CASE TITLE: Garima Singh v. Pratima Singh and Another [First Appeal No. 623/2022]

DECIDED ON: 27.7.2023

CORAM: Hon’ble Saumitra Dayal Singh, J. Hon’ble Vinod    Diwakar, J.

INTRODUCTION:

The Allahabad High Court has affirmed the entitlement of the initial wife to submit an application under Section 11 (void marriages) of the Hindu Marriage Act, 1955, seeking the invalidation of her husband’s second marriage. The Court’s ruling emphasizes that the Hindu Marriage Act, as a socio-welfare law, aims to safeguard the rights of the first wife. An overly narrow interpretation of the Act’s provisions would be in violation of Article 14 of the Constitution of India.

FACTS OF THE CASE:

Smt. Garima Singh, the second wife, presented her case to the high court, contending that the first wife lacks the standing to file a case under Section 11 of the Hindu Marriage Act, 1955, against the second wife and her deceased husband, as only the parties directly involved in the marriage agreement can seek a declaration under Section 11. The division bench had to address the legal question of whether the first wife is entitled to file a case under sections 11 and 17 of the Hindu Marriage Act, 1955, seeking the annulment of her husband’s marriage with another woman.

CASE ANALYSIS AND DECISION:

The court ruled that the Hindu Marriage Act, as a social and welfare legislation, should be interpreted in a way that promotes the purpose of the law. It emphasized the need for a purposive interpretation when dealing with socio-welfare legislation.

The court disagreed with the reasoning of the Single Judge of the Allahabad High Court in the case of Lakshmi Ammal v. Ramaswami Naicker and another. In that case, it was held that only parties directly involved in the marriage could file a Section 11 application. The court, however, stated that the first wife always has the option to file a suit to declare the husband’s second marriage as void.

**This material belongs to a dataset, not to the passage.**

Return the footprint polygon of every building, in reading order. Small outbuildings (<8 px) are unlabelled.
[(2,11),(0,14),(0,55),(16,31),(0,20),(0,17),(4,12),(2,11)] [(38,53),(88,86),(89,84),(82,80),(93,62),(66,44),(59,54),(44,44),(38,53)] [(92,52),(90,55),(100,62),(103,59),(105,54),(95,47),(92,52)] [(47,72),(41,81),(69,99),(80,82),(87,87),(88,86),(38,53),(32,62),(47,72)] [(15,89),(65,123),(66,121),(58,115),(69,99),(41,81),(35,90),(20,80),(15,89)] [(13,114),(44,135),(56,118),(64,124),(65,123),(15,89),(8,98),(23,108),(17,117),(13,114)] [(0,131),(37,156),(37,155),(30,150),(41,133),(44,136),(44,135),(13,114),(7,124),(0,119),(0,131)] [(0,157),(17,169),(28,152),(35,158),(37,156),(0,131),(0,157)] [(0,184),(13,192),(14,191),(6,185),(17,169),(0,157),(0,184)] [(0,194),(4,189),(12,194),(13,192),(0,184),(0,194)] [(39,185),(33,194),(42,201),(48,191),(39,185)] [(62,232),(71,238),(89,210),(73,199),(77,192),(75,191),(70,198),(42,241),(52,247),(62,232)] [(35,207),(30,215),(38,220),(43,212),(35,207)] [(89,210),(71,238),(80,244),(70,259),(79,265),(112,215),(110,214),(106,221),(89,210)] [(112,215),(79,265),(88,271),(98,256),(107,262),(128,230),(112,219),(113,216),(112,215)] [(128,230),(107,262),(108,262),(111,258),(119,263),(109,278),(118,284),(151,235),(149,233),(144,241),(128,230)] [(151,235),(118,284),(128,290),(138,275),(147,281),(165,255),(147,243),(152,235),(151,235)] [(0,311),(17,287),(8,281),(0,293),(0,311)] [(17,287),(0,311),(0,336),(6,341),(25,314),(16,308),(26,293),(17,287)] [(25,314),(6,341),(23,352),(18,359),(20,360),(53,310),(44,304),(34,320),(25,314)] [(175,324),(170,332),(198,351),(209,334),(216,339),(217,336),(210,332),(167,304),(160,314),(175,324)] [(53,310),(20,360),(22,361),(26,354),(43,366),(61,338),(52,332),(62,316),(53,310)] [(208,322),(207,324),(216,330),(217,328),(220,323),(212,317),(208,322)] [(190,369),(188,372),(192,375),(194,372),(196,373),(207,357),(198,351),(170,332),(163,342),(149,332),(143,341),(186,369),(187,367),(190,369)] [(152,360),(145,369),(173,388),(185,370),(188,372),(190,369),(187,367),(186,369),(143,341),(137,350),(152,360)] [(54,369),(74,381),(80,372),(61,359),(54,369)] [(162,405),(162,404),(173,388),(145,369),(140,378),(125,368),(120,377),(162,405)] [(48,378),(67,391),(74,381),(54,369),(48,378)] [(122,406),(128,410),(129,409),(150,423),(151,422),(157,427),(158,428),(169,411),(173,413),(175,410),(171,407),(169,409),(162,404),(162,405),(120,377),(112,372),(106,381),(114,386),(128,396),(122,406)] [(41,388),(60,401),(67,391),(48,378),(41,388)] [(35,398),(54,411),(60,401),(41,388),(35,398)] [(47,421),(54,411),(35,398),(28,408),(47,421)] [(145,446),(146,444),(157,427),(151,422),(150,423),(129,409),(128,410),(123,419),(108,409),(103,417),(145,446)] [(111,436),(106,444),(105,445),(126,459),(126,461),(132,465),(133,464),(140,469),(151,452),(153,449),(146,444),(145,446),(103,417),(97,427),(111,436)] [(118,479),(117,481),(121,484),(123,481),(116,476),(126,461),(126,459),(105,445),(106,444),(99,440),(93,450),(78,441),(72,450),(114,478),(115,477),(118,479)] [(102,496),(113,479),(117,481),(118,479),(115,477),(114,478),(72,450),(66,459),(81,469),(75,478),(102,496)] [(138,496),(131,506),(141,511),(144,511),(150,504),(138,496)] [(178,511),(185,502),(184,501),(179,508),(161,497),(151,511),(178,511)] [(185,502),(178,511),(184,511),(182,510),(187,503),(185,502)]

The Court has now recognized that the objective of the Hindu Marriage Act is to eradicate the practice of polygamy, and therefore, it is essential to interpret and apply the law in a manner that achieves this objective. It emphasized the importance of adopting a pragmatic approach when interpreting provisions of socio-welfare legislations and subsequently dismissed the appeal filed by the Second Wife.